An Garda Síochána assess that around €94 million has been stolen and laundered in Ireland by a single organised-crime structure since 2020. The structure has a name. Detective Superintendent Michael Cryan of the Garda National Economic Crime Bureau, in a 2023 official update, identified it as "the Black AXE, a Criminal Organisation formed in West Africa in the mid-1970s and which is now operating worldwide." By Interpol’s count, one in every five Black Axe-type arrests on Earth happens in Ireland. The convictions are public-record. The pattern in the names is visible to anyone who reads the court reports. And the deportation policy that should be removing convicted foreign-national gang members at the end of their sentences is, on the Department of Justice’s own 2025 numbers, failing to remove more than half the people it has signed orders for.
The headline numbers
What Black Axe is
The Garda public position on Black Axe is unusually direct for an Irish state-policing body. The official Garda update on Interpol Operation JACKAL / Ireland Operation SKEIN, published in August 2023, names the gang explicitly: "It is the assessment of the GNECB and INTERPOL that this Criminal Organisation is the Black AXE." Detective Superintendent Cryan placed it in West Africa, dated its founding to the mid-1970s, and confirmed it is now — in his words — "operating worldwide."
The Black Axe started as a university confraternity at the University of Benin in Nigeria in 1977. By the 2010s it had matured into one of the world’s most successful organised-crime networks, specialising in business email compromise, invoice-redirect fraud, romance scams, and large-scale money laundering through bank-account takeover schemes. It is recognised as a major organised-crime threat by the FBI, the Italian carabinieri, the Norwegian and German authorities, and Interpol. Ireland’s Garda assessment, published openly on garda.ie, sits squarely inside that international consensus.

--

Instructions »
**a)** Condense the paragraph of the text on Black Axe that begins "The Black Axe started as a university confraternity" into a bulleted list that keeps its main facts.
**b)** State how many lines in the rows below contain the word "desde", giving only the number.
The text on Black Axe has no connection to the rows that come after it.

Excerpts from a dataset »
--

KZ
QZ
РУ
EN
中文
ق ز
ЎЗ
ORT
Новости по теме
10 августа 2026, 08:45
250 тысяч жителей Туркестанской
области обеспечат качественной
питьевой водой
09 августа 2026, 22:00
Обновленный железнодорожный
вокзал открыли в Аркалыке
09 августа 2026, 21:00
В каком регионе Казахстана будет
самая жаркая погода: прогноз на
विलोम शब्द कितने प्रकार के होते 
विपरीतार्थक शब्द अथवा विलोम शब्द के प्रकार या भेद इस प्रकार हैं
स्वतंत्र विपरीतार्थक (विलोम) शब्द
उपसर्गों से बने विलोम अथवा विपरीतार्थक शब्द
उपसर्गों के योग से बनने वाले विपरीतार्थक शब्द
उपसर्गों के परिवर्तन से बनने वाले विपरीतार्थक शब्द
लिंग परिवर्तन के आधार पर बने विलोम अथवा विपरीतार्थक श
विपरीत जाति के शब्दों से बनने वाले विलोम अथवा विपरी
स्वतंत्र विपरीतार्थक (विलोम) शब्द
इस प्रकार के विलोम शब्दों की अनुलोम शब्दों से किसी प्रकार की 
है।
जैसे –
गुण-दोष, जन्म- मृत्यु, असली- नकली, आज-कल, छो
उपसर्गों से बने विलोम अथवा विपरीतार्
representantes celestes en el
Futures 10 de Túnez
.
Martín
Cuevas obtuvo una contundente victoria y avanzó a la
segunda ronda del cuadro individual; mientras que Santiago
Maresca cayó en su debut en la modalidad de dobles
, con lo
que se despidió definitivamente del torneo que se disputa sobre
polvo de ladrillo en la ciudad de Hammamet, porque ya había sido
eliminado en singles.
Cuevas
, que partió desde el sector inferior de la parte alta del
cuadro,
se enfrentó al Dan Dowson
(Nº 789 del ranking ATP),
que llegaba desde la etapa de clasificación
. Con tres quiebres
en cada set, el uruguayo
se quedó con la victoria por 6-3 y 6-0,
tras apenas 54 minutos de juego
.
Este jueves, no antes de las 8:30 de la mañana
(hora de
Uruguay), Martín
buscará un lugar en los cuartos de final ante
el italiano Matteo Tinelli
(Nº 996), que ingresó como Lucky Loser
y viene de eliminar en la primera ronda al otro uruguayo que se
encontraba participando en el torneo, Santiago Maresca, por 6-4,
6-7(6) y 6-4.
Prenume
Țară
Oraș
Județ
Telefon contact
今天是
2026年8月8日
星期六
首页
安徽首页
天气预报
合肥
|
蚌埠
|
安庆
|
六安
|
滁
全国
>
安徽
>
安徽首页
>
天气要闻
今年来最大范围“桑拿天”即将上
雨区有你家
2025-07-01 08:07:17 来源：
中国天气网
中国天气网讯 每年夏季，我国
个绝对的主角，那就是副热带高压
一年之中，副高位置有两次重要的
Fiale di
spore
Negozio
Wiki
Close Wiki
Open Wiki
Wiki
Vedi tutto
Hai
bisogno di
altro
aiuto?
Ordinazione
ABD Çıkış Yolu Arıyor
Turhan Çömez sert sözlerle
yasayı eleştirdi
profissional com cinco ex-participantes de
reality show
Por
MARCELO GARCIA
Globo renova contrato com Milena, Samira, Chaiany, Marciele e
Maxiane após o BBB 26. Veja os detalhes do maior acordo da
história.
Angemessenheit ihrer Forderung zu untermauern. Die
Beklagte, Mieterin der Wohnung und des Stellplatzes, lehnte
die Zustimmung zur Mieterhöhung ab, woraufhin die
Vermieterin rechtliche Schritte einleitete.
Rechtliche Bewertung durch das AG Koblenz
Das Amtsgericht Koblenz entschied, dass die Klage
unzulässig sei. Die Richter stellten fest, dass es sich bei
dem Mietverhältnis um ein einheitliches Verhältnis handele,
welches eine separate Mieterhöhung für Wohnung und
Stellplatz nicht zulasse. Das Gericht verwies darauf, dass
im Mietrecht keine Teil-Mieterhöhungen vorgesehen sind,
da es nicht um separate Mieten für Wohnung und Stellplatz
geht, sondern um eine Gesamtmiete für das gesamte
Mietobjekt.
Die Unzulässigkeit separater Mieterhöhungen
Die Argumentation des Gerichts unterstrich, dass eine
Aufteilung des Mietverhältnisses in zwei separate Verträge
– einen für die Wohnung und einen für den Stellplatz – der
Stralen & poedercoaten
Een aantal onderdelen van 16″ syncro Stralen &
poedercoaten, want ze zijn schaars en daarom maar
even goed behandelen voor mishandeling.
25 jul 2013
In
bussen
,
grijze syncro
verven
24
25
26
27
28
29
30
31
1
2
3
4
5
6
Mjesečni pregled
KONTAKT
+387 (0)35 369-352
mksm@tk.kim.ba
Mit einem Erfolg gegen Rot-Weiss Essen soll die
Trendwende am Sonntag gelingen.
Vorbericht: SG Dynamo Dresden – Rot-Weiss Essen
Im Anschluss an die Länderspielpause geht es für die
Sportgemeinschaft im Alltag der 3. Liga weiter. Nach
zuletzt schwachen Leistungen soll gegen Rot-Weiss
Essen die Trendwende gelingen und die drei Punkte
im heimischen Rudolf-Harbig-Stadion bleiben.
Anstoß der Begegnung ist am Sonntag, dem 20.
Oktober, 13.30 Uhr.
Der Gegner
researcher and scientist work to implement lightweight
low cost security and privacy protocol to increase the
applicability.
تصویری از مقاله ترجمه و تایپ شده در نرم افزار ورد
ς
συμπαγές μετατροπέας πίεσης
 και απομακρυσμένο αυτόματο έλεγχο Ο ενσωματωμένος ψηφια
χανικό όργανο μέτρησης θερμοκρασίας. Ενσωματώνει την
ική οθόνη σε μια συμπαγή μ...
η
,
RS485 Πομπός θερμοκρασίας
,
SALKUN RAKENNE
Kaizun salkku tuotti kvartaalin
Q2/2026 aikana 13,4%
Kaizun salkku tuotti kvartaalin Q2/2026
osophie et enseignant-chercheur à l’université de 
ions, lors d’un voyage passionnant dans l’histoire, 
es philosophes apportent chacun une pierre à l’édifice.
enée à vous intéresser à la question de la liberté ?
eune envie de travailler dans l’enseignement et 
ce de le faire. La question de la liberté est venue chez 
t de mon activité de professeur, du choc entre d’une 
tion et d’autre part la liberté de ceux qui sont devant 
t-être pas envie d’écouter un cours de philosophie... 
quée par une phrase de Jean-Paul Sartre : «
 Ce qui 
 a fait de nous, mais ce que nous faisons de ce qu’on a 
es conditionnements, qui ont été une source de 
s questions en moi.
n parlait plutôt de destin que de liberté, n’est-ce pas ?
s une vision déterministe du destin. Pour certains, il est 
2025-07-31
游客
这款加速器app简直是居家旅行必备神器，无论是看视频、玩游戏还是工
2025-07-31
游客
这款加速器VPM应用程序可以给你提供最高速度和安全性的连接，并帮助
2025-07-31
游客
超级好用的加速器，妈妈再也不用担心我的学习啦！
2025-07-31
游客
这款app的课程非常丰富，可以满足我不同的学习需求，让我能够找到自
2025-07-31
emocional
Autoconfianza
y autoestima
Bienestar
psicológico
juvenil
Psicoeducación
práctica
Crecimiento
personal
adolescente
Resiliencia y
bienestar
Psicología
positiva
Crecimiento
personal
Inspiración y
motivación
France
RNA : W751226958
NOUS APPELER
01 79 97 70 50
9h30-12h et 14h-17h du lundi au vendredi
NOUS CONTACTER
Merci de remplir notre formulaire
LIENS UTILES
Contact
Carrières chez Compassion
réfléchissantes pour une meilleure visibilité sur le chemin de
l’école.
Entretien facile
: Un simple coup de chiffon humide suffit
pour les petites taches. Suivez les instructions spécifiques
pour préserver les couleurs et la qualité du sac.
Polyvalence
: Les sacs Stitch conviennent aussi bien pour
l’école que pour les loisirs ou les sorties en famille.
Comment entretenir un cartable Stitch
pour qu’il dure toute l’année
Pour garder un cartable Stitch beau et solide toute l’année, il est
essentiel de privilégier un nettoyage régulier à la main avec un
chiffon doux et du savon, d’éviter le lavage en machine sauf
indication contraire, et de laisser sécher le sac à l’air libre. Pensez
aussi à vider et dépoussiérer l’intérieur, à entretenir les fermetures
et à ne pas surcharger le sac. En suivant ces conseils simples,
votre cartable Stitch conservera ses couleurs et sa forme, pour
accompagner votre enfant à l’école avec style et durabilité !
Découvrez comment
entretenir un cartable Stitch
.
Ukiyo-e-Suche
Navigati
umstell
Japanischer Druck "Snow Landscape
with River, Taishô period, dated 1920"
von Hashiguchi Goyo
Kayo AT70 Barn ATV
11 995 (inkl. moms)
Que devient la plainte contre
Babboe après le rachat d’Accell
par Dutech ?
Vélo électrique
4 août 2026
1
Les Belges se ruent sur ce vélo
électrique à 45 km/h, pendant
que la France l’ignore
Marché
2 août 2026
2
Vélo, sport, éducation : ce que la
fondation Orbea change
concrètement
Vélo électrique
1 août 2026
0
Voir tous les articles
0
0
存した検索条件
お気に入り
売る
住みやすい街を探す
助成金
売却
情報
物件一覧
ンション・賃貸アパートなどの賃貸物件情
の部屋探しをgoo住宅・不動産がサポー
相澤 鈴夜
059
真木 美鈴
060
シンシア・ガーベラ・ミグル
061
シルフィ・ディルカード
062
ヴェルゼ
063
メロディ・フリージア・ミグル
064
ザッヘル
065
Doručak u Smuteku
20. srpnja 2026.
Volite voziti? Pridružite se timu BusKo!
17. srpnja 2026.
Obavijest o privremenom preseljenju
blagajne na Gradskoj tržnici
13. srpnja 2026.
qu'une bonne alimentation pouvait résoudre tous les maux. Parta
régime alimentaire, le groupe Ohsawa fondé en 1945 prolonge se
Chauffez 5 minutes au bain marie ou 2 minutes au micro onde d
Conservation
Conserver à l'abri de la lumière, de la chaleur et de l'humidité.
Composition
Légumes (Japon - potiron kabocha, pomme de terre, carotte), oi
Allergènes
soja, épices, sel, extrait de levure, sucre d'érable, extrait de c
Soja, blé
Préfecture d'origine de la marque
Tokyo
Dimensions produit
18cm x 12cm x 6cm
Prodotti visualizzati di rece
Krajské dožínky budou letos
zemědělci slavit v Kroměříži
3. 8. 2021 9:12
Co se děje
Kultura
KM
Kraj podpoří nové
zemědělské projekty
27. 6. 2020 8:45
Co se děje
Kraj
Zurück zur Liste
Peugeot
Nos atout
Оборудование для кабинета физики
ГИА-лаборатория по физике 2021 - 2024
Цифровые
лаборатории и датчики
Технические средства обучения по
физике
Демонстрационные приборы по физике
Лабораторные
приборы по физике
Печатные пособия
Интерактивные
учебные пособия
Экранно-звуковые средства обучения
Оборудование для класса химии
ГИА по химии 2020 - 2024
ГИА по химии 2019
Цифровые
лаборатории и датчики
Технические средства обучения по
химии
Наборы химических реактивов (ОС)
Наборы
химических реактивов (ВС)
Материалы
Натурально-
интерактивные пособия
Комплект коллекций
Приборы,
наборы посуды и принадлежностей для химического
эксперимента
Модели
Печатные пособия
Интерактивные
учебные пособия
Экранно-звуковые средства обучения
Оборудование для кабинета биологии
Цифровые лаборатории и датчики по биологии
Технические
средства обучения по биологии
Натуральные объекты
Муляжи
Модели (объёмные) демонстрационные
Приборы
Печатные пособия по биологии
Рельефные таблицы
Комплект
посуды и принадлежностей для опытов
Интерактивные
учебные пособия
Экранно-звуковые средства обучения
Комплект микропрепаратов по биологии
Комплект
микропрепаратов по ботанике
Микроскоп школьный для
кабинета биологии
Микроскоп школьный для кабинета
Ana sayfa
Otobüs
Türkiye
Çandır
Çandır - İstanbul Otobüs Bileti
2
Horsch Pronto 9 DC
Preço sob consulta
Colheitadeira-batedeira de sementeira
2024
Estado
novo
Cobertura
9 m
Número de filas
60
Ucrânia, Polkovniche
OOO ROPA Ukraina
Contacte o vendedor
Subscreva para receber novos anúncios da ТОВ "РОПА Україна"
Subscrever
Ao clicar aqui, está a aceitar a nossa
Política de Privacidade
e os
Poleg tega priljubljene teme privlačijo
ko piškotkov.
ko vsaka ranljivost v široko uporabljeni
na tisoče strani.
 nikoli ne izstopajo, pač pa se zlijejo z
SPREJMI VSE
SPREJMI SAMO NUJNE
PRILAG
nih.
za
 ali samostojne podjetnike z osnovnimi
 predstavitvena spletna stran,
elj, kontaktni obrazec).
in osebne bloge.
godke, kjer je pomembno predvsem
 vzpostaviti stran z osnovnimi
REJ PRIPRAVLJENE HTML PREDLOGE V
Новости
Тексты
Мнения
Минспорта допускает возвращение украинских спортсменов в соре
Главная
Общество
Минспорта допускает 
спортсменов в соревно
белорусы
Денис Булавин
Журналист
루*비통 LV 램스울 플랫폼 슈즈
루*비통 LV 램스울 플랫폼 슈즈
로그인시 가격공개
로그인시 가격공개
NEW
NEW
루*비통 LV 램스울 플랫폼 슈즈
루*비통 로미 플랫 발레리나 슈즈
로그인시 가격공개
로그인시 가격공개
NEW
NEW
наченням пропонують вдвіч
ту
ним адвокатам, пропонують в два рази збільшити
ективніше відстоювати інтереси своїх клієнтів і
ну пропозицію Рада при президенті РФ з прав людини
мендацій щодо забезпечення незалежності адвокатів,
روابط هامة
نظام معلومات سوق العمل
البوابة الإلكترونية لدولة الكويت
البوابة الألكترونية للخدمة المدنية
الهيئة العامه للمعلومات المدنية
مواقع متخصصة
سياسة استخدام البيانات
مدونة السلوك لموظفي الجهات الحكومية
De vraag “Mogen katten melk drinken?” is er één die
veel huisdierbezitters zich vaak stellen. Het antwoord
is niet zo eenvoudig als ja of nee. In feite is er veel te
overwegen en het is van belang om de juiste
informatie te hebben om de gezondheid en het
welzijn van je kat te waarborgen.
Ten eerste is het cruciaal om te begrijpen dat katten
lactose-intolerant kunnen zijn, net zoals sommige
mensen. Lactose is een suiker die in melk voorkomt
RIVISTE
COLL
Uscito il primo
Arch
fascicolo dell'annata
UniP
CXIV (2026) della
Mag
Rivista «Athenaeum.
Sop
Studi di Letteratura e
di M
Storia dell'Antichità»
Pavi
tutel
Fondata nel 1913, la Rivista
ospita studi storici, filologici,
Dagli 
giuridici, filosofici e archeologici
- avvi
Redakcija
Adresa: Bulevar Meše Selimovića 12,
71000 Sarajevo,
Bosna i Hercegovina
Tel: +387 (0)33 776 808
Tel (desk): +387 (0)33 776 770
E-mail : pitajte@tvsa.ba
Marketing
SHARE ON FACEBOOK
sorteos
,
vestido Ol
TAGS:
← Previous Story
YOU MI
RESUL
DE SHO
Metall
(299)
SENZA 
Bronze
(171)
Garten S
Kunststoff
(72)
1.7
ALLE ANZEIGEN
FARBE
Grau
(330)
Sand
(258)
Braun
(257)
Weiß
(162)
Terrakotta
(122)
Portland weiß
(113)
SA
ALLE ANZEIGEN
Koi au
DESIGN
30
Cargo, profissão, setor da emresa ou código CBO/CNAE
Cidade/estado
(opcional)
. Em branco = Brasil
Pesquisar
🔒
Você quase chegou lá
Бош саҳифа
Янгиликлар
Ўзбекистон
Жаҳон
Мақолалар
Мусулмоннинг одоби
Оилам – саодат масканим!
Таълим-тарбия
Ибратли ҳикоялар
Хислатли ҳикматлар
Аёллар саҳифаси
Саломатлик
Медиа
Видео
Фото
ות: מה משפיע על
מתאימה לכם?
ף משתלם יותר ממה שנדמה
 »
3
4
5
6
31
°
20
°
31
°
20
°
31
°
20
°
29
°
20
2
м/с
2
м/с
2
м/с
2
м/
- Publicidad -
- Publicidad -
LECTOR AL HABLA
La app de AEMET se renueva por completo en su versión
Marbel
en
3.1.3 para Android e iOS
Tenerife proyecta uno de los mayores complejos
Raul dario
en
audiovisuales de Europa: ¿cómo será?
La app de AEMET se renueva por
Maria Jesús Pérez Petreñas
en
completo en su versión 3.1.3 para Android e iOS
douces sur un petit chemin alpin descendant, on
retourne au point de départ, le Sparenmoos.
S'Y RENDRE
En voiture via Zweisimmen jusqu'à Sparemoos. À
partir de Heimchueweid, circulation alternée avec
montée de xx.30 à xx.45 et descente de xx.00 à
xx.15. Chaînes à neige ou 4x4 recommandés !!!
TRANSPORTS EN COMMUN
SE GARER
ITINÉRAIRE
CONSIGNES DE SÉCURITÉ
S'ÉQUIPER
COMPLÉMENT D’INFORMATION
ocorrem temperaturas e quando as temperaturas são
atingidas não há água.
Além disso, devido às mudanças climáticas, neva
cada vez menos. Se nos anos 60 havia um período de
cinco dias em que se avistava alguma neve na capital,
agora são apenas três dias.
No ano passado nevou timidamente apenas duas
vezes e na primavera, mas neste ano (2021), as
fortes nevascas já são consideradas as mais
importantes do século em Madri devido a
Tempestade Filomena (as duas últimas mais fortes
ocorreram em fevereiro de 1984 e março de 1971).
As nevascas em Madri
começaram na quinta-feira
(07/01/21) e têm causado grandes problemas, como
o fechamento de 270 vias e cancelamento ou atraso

--

Answers to the problems »
**a)**
- Began as a university confraternity at the University of Benin in Nigeria in 1977.
- By the 2010s, had become one of the world's most successful organized-crime networks.
- Specializes in business email compromise, invoice-redirect fraud, romance scams, and large-scale money laundering through bank-account takeover schemes.
- Recognized as a major organized-crime threat by the FBI, the Italian carabinieri, Norwegian and German authorities, and Interpol.
- Ireland's Garda assessment, published openly on garda.ie, fits within that international consensus.

**b)** 2